Comment by avidiax
10 days ago
For those wondering what the purpose is: https://ageverification.dev/Technical%20Specification/archit...
https://ageverification.dev/Technical%20Specification/media/...
Essentially, the core user journey is a privacy preserving "over 18" check. I suppose this prevents under 18's from accessing porn, in the same way that most blocking technologies impose an expense on everyone but fail to block tech-savvy children.
Doesn't seem like it could ever stop someone with a bittorrent client, unless you have to attest you are over 18 to even use bittorrent.
If they could have stopped BitTorrent they would have long ago.
So no, this is totally ineffective. And it's not like there's actually a problem. There's no crisis of messed up kids or young adults. We all had access to porn in some form and we all turned out fine. I used to watch the late night pay tv which was just 'scrambled' by removing the sync signal. It was easy to put that back with some electronics chops. I saw my share of gangbangs and cumshots and I did not get messed up or get weird ideas. In fact I often get compliments I'm a sensitive and caring lover. I never do or push for the dirty porn tropes (unless she asks for them :)
So did most of my school friends. Also video tapes got passed on at school and later CDroms (when the writable DVD came I was already an adult). We all had plenty.
This is all to mitigate a "crisis" which doesn't actually exist.

[Page text extractions]
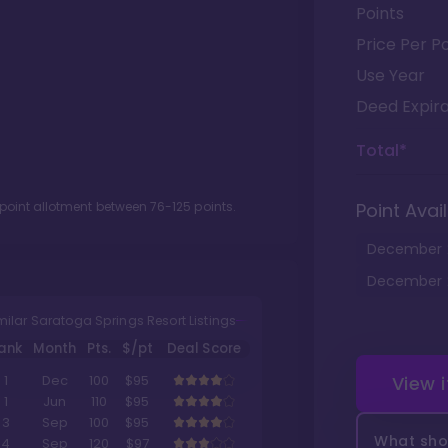
Points
Price Per Po
Use Year
Deed Expira
Total*
 point allotment between
76
-
125
points.
Point Avail
December
December
milar Saratoga Springs Resort Listings
ank
Month
Pts.
$/pt
Deal Score
View 
1
Dec
100
$95
1
Jun
110
$95
3
Sep
100
$95
What shou
4
Sep
120
$97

## Activities
• a. From the age verification comments, set down the part that opens with the words containing "https://ageverification.dev/Technical%20Specification/media/..." and closes with "have long ago.".
• b. Answer these from the age verification comments:
(i) What does the first comment call the core user journey?
(ii) How was the late night pay TV scrambled?
(iii) After video tapes, what else got passed on at school?
• c. Say whether each statement agrees with the age verification comments:
(i) The writer was already an adult when the writable DVD came.
(ii) According to the comments, BitTorrent was stopped long ago.
(iii) The last comment says the "crisis" is real.
You won't need the material to do any of this.

## Answers for each item
• a.
https://ageverification.dev/Technical%20Specification/media/...
Essentially, the core user journey is a privacy preserving "over 18" check. I suppose this prevents under 18's from accessing porn, in the same way that most blocking technologies impose an expense on everyone but fail to block tech-savvy children.
Doesn't seem like it could ever stop someone with a bittorrent client, unless you have to attest you are over 18 to even use bittorrent.
If they could have stopped BitTorrent they would have long ago.

• b.
(i) A privacy preserving "over 18" check.
(ii) By removing the sync signal.
(iii) CDroms.

• c.
(i) Yes: "when the writable DVD came I was already an adult"
(ii) No: "If they could have stopped BitTorrent they would have long ago."
(iii) No: "This is all to mitigate a "crisis" which doesn't actually exist."